From the entries below, copy every line that holds the word "人民币汇率".

§ Page images and extracted text
↓↓↓
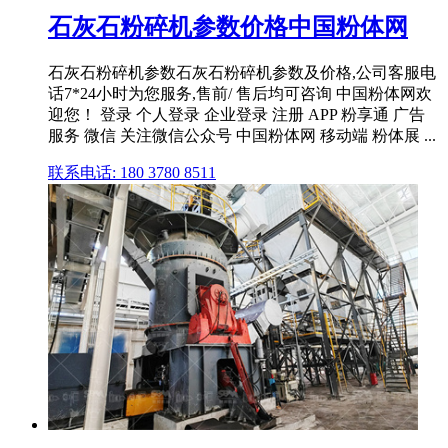
石灰石粉碎机参数价格中国粉体网
石灰石粉碎机参数石灰石粉碎机参数及价格,公司客服电
话7*24小时为您服务,售前/ 售后均可咨询 中国粉体网欢
迎您！ 登录 个人登录 企业登录 注册 APP 粉享通 广告
服务 微信 关注微信公众号 中国粉体网 移动端 粉体展 ...
联系电话: 180 3780 8511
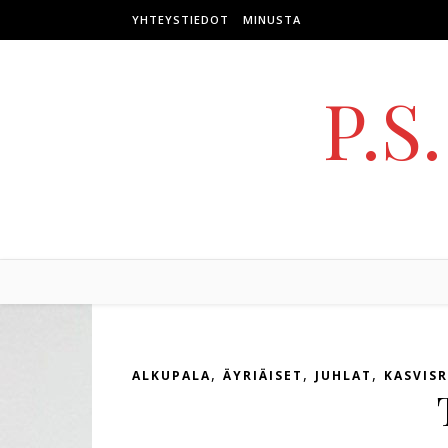
Skip to content
YHTEYSTIEDOT
MINUSTA
P.S
,
,
,
ALKUPALA
ÄYRIÄISET
JUHLAT
KASVIS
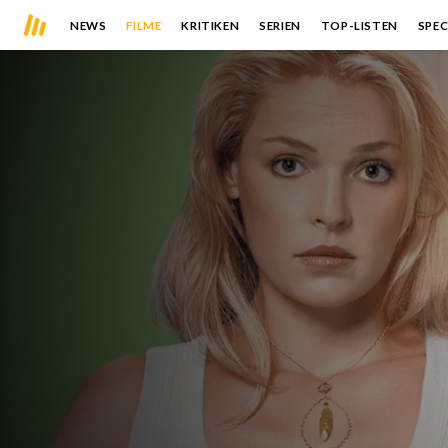
NEWS
FILME
KRITIKEN
SERIEN
TOP-LISTEN
SPEC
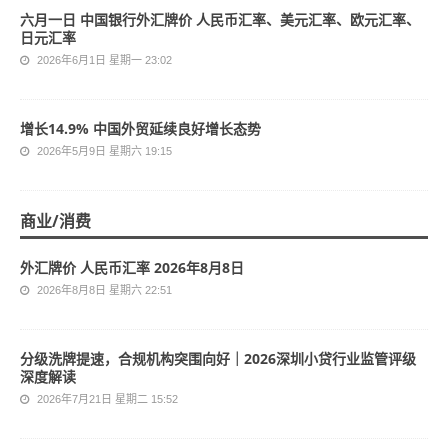
六月一日 中国银行外汇牌价 人民币汇率、美元汇率、欧元汇率、
日元汇率
2026年6月1日 星期一 23:02
增长14.9% 中国外贸延续良好增长态势
2026年5月9日 星期六 19:15
商业/消费
外汇牌价 人民币汇率 2026年8月8日
2026年8月8日 星期六 22:51
分级洗牌提速，合规机构突围向好｜2026深圳小贷行业监管评级
深度解读
2026年7月21日 星期二 15:52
↑↑↑
§ Solution for this task
六月一日 中国银行外汇牌价 人民币汇率、美元汇率、欧元汇率、
外汇牌价 人民币汇率 2026年8月8日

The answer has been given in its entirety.